Google has revealed exactly what Australian viewers are missing out on – and why it is happening.
Google algorithms are automatically selecting videos from news channels to be censored from Australian viewers that it deems offensive, inaccurate or dangerous, a media diversity inquiry has heard.
But the tech giant has defended the move, saying its parameters were set by global “trust and safety teams” based on the best evolving advice from governments, health authorities and community standards.
The admission came during an inquiry by the Senate Environment and Communications References Committee into media diversity chaired by Senator Sarah Hanson-Young and a one-week YouTube ban on Sky News and the removal of 23 clips last year related to Covid-19.
Answering a question from Senator Kim Carr, Google conceded it removed the videos after Google’s algorithm determined the footage – which the committee heard was from Sky commentators and largely related to Covid-19 – to be violations of its misinformation policies.
Google Australia and New Zealand public policy director Lucinda Longcroft said
combating misinformation was a whole-of-society challenge and the tech giant took its responsibilities seriously.
“We are not an anything-goes platform,” Ms Longcroft said.
Senator Sarah Hanson-Young as the inquiry. Picture: NCA NewsWire / Gary Ramage
The footage, the committee was told, was largely filmed prior to the availability of Covid-19 vaccinations and included medical experts and commentators questioning whether ivermectin and hydroxychloroquine could be a treatment for Covid-19.
Ms Longcroft said the videos were determined to be misinformation by artificial intelligence software and no personal complaint had been made to the platform.
She revealed there were 12,000 members of the tech giant’s trust and safety teams, who were not qualified medical experts but experts in the application of Google’s community guidelines.
Those guidelines were created in consultation with “experts in that area,” she said, including the World Health Organisation (WHO) and global government health authorities.
Google removed about 5000 videos related to Covid-19 with Australian IP addresses.
But the head of Australia’s media regulator said it was still unaware of exactly what Sky News content Google had unilaterally decided to remove from YouTube.
Lucinda Longcroft, Director of Public Policy, Google Australia and New Zealand
Australian Communications and Media Authority chairperson Nerida O’Loughlin said “we did ask Google that question and they did not provide that information to us” and criticised its lack of reliance on a detailed review.

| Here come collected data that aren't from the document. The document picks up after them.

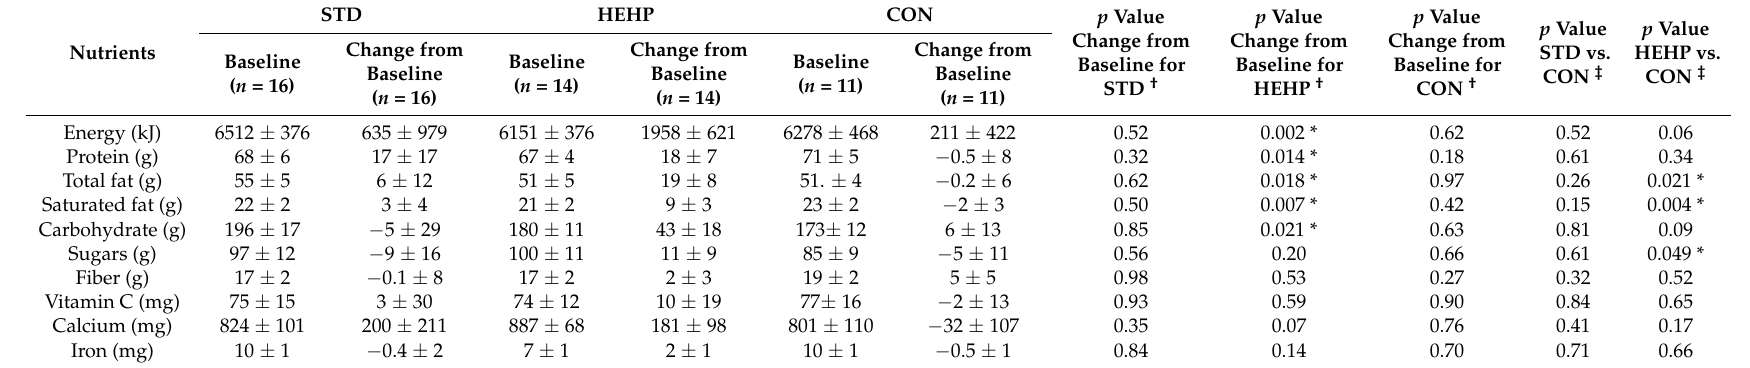
Table 2. Total daily nutrient intakes at baseline and change from baseline to week 12 for STD, HEHP, and CON ˆ#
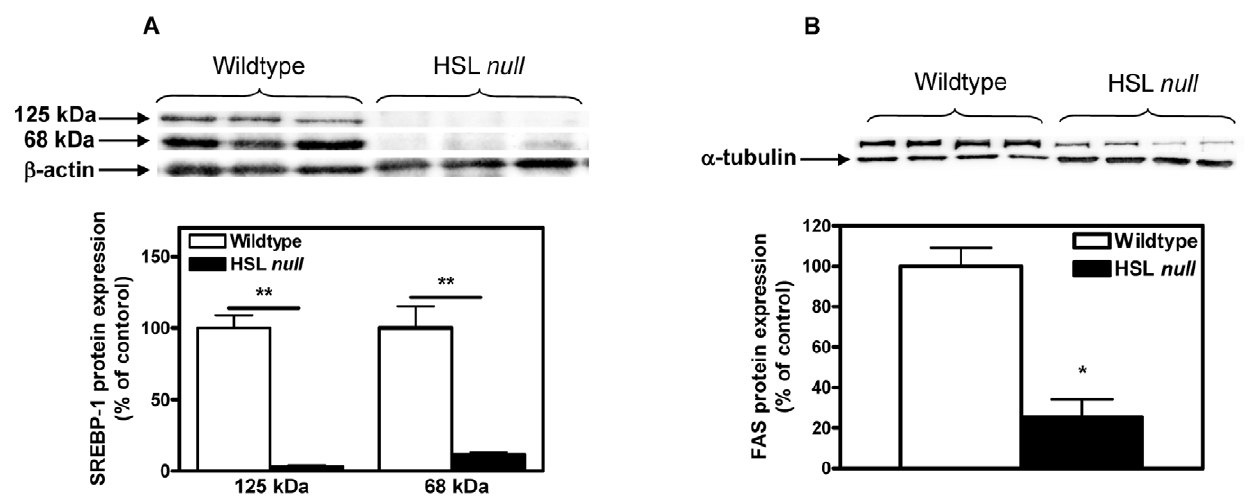
Figure 7. Decreased levels of lipogenic enzymes in WAT of HSL null mice fed a HFD. Protein levels of SREBP1 (A) and FAS (B), analyzed with western blot in WAT from 5 months old female wildtype and HSL null mice fed HFD (n=4–7). Values given are mean 6 SEM, *p , 0.05, **p , 0.01,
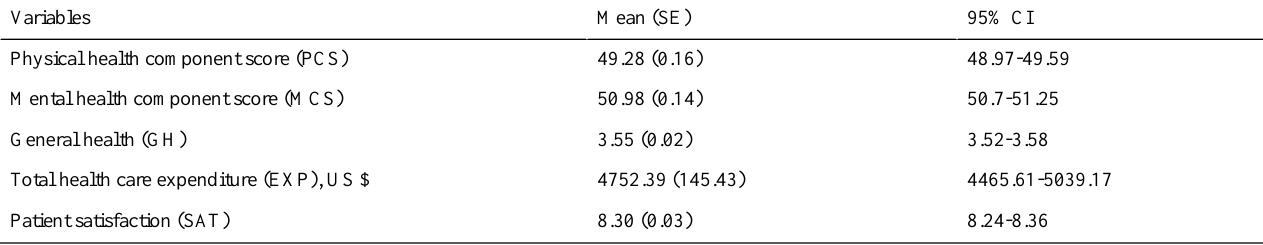
Table 3. Descriptive statistics for medical expenditure, outcomes, and patient satisfaction.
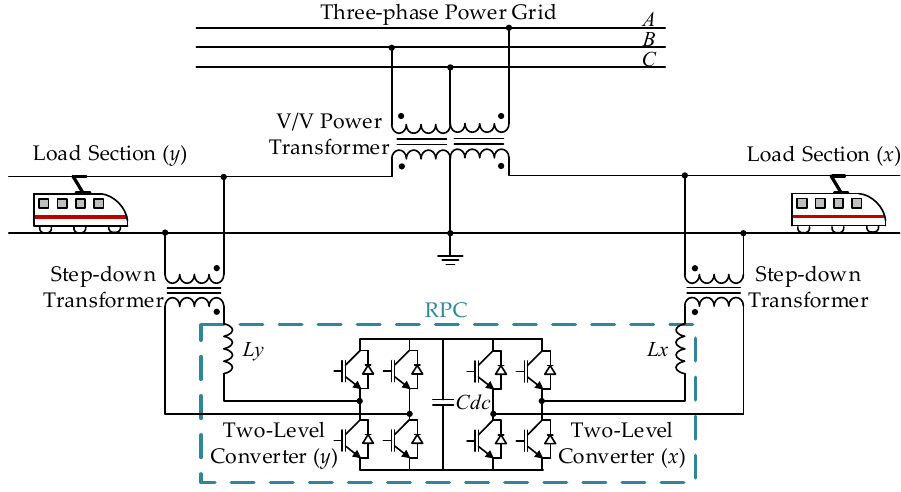
Figure 1. Typical rail power conditioner (RPC) connection with two-level back-to-back converters and open-delta (V/V) power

“YouTube has, through an algorithm, decided that there is some content — without the context around it — that causes them concerns under their own established rules for people on their platform,” she said.
“They do not have the sort of escalated powers that we have to do anything but take that content down. We have not had complaints that have come to us which have required us to exercise those powers today.”
Ms O’Loughlin said ACMA received 37 complaints about Sky News content in 2021 but, of the 24 complaints referred back to the broadcaster, no complainants had yet come back to the authority.
South Australian Senator Alex Antic also challenged why Far Left Extinction Rebellion activist views and protests were not being removed from YouTube, nor the independently “discredited” Luna Park ghost train fire documentary by public broadcaster the ABC.
Google was also questioned why remarks by US President Joe Biden about the effectiveness of masks for Covid-19 also remained online.
Google told the hearing its parameters were set by global “trust and safety teams”. Picture: NCA NewsWire / Gary Ramage
Ms Longcroft maintained Google’s policies were based on diverse sources and applied to all equally including US presidents and political spectrum far Left and far Right, but would now check on the Biden remarks and other material.
“Our Covid-19 policy is applied equally to all YouTube content and channel owners,” she said.
The at times lively committee hearing at one stage descended, ironically, into the medical merits of ivermectin and the qualifications of those in the committee asking questions, with former prime minister Kevin Rudd dismissing remarks by some members but maintaining the future of democracy in Australia was at stake by the influence of some media, notably News Corp Australia – publisher of this publication – with which he conceded he has been embroiled in a long-running dispute.
Ms Longcroft said Google welcomed greater media regulation that was “balanced, fair and reasonable”.